[EXTRACT TO READ Boundary: Start]

     We also adapt to disruption. We become resilient and flexible enough to assimilate new technologies and other changes. We preserve our adaptive capacity. We cope. Many of our modern technologies have annoying aspects in addition to their great utility. We adjust. New technologies are often resisted but gradually take hold as the benefits or upsides come to be seen as justifying the downsides. This is perhaps not too unlike Thomas Kuhn’s “paradigm shifts” in which new data and new scientific consensus, often gradual and with resistance, leads to new scientific understanding. Kuhn noted in his book The Structure of Scientific Revolutions that scientific understanding involves some subjective inputs as well as objective ones. Consensus can be seen as a subjective steering of interpretation of the objective. Once more and more scientists accept a paradigm it is adopted. He also suggested that competing paradigms are often irreconcilable.[2] Is there an irreconcilability between those who want very accelerated decarbonization and those who want more gradual or even no decarbonization? The COP 21 Paris agreement shows that very few countries are calling for zero decarbonization, so the argument is really between accelerated and measured decarbonization. To clarify, what I mean by measured decarbonization means accelerated from what it is now but in a measured and gradual way. Practicable technological relativism seems preferable to some less practicable technological idealism. We celebrate and seek to optimize the upsides and deal with the downsides as best we can. Often that is the most expedient means to an end. Replacing coal plants with natural gas plants is less ideal in terms of decarbonizing than replacing them with wind and solar, along with required peaker or storage, but much more expedient and practical in terms of cost and functionality so the relative benefits are significant and immediate.
[EXTRACT TO READ Boundary: End]
[RECORDS SUPPLIED Boundary: Start]
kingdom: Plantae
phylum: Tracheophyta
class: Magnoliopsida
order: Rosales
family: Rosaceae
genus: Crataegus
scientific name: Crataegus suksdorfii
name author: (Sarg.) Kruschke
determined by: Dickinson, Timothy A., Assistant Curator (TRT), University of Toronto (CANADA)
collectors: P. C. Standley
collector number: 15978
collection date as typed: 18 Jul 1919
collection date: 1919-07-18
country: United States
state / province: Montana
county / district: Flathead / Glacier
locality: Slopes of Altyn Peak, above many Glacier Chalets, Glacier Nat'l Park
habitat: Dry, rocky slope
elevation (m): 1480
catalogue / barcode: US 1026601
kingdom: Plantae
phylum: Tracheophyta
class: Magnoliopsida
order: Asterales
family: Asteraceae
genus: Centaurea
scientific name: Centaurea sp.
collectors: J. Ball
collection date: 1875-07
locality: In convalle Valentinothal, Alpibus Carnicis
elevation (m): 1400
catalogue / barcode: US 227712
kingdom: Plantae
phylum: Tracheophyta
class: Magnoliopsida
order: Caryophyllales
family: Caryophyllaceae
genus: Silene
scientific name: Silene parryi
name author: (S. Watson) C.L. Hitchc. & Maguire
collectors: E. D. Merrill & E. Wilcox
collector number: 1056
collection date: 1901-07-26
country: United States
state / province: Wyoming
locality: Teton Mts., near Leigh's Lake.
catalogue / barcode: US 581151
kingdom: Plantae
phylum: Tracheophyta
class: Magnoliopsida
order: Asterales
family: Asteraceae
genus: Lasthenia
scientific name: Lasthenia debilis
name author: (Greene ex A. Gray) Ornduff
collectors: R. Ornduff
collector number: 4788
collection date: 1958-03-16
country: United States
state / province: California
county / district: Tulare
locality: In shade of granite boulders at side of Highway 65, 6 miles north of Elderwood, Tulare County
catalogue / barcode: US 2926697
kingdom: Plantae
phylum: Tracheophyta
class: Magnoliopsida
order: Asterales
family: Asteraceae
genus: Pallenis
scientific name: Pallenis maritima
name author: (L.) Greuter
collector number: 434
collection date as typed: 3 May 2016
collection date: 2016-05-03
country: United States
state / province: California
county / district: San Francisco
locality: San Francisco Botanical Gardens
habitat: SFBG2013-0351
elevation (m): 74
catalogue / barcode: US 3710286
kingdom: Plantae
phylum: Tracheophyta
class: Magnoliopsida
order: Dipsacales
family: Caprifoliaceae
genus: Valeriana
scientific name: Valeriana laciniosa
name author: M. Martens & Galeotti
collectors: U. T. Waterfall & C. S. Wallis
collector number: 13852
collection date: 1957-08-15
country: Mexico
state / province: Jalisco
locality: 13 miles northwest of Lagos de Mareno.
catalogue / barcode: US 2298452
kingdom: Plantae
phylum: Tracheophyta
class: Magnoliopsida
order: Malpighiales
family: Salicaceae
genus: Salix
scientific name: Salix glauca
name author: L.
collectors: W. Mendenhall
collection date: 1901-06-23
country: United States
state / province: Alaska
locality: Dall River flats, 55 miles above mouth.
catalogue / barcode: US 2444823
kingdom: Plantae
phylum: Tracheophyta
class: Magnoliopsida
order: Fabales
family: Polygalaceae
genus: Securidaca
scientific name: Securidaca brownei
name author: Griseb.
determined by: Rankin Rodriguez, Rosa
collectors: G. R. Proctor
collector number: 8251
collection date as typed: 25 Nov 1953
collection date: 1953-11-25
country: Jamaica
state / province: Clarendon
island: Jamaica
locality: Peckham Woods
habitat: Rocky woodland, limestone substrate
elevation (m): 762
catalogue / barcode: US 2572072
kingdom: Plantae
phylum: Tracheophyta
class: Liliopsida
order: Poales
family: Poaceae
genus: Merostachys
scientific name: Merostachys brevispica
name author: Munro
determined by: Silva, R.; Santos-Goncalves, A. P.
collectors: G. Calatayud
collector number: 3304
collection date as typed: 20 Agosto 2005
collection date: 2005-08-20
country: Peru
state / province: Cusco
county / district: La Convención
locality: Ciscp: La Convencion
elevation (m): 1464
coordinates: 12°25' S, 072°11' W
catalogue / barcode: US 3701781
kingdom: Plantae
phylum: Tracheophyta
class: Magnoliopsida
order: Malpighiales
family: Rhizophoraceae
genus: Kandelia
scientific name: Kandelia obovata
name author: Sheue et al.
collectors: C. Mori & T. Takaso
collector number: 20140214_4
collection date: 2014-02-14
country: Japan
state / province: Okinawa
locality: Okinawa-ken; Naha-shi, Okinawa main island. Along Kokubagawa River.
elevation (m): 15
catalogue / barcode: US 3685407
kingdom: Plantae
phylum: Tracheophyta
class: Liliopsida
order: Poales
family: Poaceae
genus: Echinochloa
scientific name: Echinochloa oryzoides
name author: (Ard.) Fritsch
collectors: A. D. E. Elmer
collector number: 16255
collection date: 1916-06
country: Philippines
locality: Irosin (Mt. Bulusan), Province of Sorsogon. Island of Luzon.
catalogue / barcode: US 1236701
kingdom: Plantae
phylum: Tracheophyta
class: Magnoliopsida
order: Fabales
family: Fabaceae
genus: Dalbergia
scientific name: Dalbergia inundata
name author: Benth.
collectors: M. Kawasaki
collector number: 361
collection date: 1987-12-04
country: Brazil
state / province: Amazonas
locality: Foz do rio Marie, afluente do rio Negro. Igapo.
[RECORDS SUPPLIED Boundary: End]
● ACTION ITEM: Translate this sentence from the passage on decarbonization into Spanish: "Practicable technological relativism seems preferable to some less practicable technological idealism." The records come from a source separate from the text.

● SOLUTION FOR THIS EXERCISE: El relativismo tecnológico practicable parece preferible a cierto idealismo tecnológico menos practicable.